Implicit Graphon Neural Representation
This work addresses the challenge of flexible and efficient graph modeling for researchers and practitioners in machine learning, though it appears incremental as it builds on existing graphon approximation methods.
The authors tackled the problem of modeling graphons, which are general models for generating graphs of varying sizes, by proposing Implicit Graphon Neural Representation (IGNR) that can represent graphons up to arbitrary resolutions and enable efficient generation of arbitrary-sized graphs, demonstrating superior performance on graphon learning tasks and good performance in graph representation learning and generation.

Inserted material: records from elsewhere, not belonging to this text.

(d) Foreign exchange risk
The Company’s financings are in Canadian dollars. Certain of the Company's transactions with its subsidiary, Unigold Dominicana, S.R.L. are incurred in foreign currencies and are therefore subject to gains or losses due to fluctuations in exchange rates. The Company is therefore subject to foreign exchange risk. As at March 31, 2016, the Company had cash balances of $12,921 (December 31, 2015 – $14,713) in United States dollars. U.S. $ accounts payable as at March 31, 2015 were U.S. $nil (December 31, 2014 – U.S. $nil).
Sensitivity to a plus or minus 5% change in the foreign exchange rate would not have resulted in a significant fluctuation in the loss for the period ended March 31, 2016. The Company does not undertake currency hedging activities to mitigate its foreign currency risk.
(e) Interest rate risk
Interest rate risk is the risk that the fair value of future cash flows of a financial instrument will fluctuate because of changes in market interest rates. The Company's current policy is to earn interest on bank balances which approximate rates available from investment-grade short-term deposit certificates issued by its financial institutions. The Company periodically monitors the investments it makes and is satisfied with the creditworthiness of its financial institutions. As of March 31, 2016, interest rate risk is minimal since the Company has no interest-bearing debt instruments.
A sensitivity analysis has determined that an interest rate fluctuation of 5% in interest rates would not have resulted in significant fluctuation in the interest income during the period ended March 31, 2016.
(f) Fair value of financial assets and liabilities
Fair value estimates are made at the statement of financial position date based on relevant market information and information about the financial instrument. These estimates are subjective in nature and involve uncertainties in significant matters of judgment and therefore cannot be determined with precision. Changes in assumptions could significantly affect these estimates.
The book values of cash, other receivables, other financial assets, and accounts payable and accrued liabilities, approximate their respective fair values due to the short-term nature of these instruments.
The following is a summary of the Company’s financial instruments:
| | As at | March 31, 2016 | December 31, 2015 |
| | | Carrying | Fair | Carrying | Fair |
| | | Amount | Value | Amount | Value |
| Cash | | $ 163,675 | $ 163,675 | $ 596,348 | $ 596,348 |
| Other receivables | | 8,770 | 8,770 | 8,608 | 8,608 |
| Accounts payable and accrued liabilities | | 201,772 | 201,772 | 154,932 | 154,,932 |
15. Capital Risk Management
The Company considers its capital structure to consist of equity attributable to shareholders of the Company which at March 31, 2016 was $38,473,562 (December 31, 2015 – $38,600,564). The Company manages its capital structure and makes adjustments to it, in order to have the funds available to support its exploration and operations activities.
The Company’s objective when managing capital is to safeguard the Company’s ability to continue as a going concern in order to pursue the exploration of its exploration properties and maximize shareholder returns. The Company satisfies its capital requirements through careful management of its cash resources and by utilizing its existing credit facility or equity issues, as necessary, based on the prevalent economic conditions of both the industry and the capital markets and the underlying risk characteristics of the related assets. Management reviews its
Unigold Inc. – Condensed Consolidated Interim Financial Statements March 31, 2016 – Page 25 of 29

Graphons are general and powerful models for generating graphs of varying size. In this paper, we propose to directly model graphons using neural networks, obtaining Implicit Graphon Neural Representation (IGNR). Existing work in modeling and reconstructing graphons often approximates a target graphon by a fixed resolution piece-wise constant representation. Our IGNR has the benefit that it can represent graphons up to arbitrary resolutions, and enables natural and efficient generation of arbitrary sized graphs with desired structure once the model is learned. Furthermore, we allow the input graph data to be unaligned and have different sizes by leveraging the Gromov-Wasserstein distance. We first demonstrate the effectiveness of our model by showing its superior performance on a graphon learning task. We then propose an extension of IGNR that can be incorporated into an auto-encoder framework, and demonstrate its good performance under a more general setting of graphon learning. We also show that our model is suitable for graph representation learning and graph generation.